The worker’s compensation system is a “no fault” system. So long as the injury occurred while a person was at work, it does not matter who caused the injury. One does not need to prove that the employer or co-workers did anything wrong. Even if the injured party did something wrong, they are still usually covered. The workers compensation system has limited coverage though and is only available to cover medical costs and replace a person’s lost wages. Workers’ compensation claims do not cover general damages.  

In a third-party action, when someone is at fault for doing something wrong, the harmed person can seek to recover both special and general damages. In a third-party action the injured party must prove that a third party was negligent, and that the third party’s negligence caused the injury. For example, failing to stop at a red light causing a vehicle collision would likely qualify as negligence by another that caused harm to the injured party. In such a case, special damages are available and cover, in very general terms, things the injured person has receipts for, such as medical bill and lost wages.
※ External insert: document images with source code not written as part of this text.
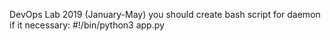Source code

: DevOps Lab 2019 (January-May)
you should create bash script for daemon if it necessary:
#!/bin/python3
app.py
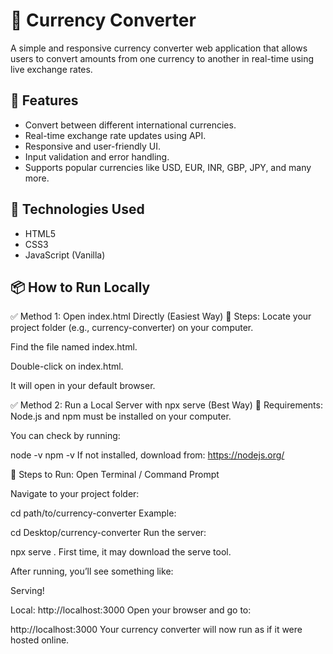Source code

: # 💱 Currency Converter

A simple and responsive currency converter web application that allows users to convert amounts from one currency to another in real-time using live exchange rates.

## 🚀 Features

- Convert between different international currencies.
- Real-time exchange rate updates using API.
- Responsive and user-friendly UI.
- Input validation and error handling.
- Supports popular currencies like USD, EUR, INR, GBP, JPY, and many more.


## 🔧 Technologies Used

- HTML5
- CSS3
- JavaScript (Vanilla)

## 📦 How to Run Locally

✅ Method 1: Open index.html Directly (Easiest Way)
🔹 Steps:
Locate your project folder (e.g., currency-converter) on your computer.

Find the file named index.html.

Double-click on index.html.

It will open in your default browser.


✅ Method 2: Run a Local Server with npx serve (Best Way)
🧰 Requirements:
Node.js and npm must be installed on your computer.

You can check by running:

node -v
npm -v
If not installed, download from: https://nodejs.org/

🔧 Steps to Run:
Open Terminal / Command Prompt

Navigate to your project folder:

cd path/to/currency-converter
Example:

cd Desktop/currency-converter
Run the server:

npx serve .
First time, it may download the serve tool.

After running, you’ll see something like:

Serving!

Local: http://localhost:3000
Open your browser and go to:


http://localhost:3000
Your currency converter will now run as if it were hosted online.
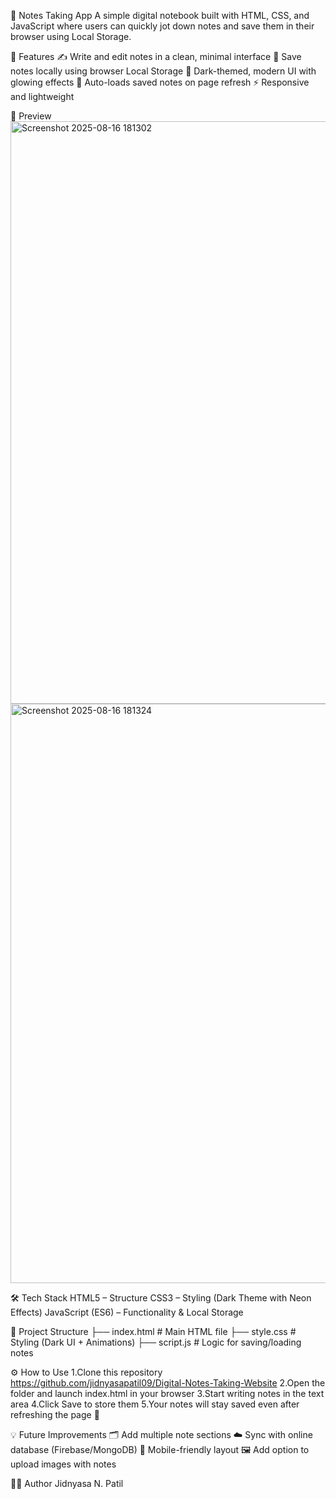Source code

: 📝 Notes Taking App
A simple digital notebook built with HTML, CSS, and JavaScript where users can quickly jot down notes and save them in their browser using Local Storage.

🚀 Features
✍️ Write and edit notes in a clean, minimal interface
💾 Save notes locally using browser Local Storage
🎨 Dark-themed, modern UI with glowing effects
🔄 Auto-loads saved notes on page refresh
⚡ Responsive and lightweight

📸 Preview
<img width="1904" height="932" alt="Screenshot 2025-08-16 181302" src="https://github.com/user-attachments/assets/e65551df-c1e0-4052-93c1-b1b24c51226f" />
<img width="1907" height="927" alt="Screenshot 2025-08-16 181324" src="https://github.com/user-attachments/assets/6963b214-0d19-43b1-8347-e98c48002163" />

🛠️ Tech Stack
HTML5 – Structure
CSS3 – Styling (Dark Theme with Neon Effects)
JavaScript (ES6) – Functionality & Local Storage

📂 Project Structure
├── index.html      # Main HTML file
├── style.css       # Styling (Dark UI + Animations)
├── script.js       # Logic for saving/loading notes

⚙️ How to Use
1.Clone this repository
https://github.com/jidnyasapatil09/Digital-Notes-Taking-Website
2.Open the folder and launch index.html in your browser
3.Start writing notes in the text area
4.Click Save to store them
5.Your notes will stay saved even after refreshing the page 🎉

💡 Future Improvements
🗂️ Add multiple note sections
☁️ Sync with online database (Firebase/MongoDB)
📱 Mobile-friendly layout
🖼️ Add option to upload images with notes

👩‍💻 Author
Jidnyasa N. Patil
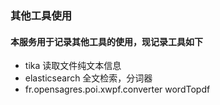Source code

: ### 其他工具使用
#### 本服务用于记录其他工具的使用，现记录工具如下
* tika 读取文件纯文本信息
* elasticsearch 全文检索，分词器
* fr.opensagres.poi.xwpf.converter wordTopdf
Moreover, in a third-party action one can also seek to recover general damages, which are typically referred to as pain and suffering. The law includes physical and mental pain and suffering, loss of enjoyment of life, disfigurement, physical impairment, inconvenience, grief, anxiety, humiliation, and emotional distress as elements of general damages. 

Generally speaking, third-party cases, are brought when someone other than the employer or coworker was negligent. The most common instances where an employee will bring a third-party action for injuries that occurred when they were working, are for defective products (action where a claim is made against the manufacturer of the product used to do a job), the injury was caused by a toxic or illegal substance, the employer did not carry worker’s compensation insurance, or the injury was caused by a third-party who was not a part of the company.

Workers Compensation and third-party personal injury claims can be brought at the same time. When they are, then the third-party claim may be required to reimburse the workers compensation claim. For example, if all of your friend’s medical bills have been covered in his workers compensation action and he makes a claim for the medical special damages in his third-party action, the worker’s compensation matter may seek reimbursement for what has paid out to your friend as replacement wages. The idea here being that the injured party should only recover his lost wages once. If he receives wage replacement from workers compensation, that is also later paid by the third party, it is only fair that the compensation system be reimbursed.  

While most jobs have worker’s compensation coverage, there are two categories of employees who do not receive coverage for injuries at work under a workers compensation plan. Those two special categories are interstate railroad workers and crew members on boats. The railway workers can bring an injury claim under the Federal Employers Liability Act, and vessel crew members can bring injury claims under the Jones Act.  

In this situation you’ve talked about the homeowner could face a claim as a third-party defendant. To bring a matter against the homeowner, the homeowner’s actions would need to be evaluated to establish if the actions were negligent. An attorney would need to evaluate the circumstances of your friend’s fall and see if there is a cause of action against the homeowner.  We wish your friend a speedy recovery.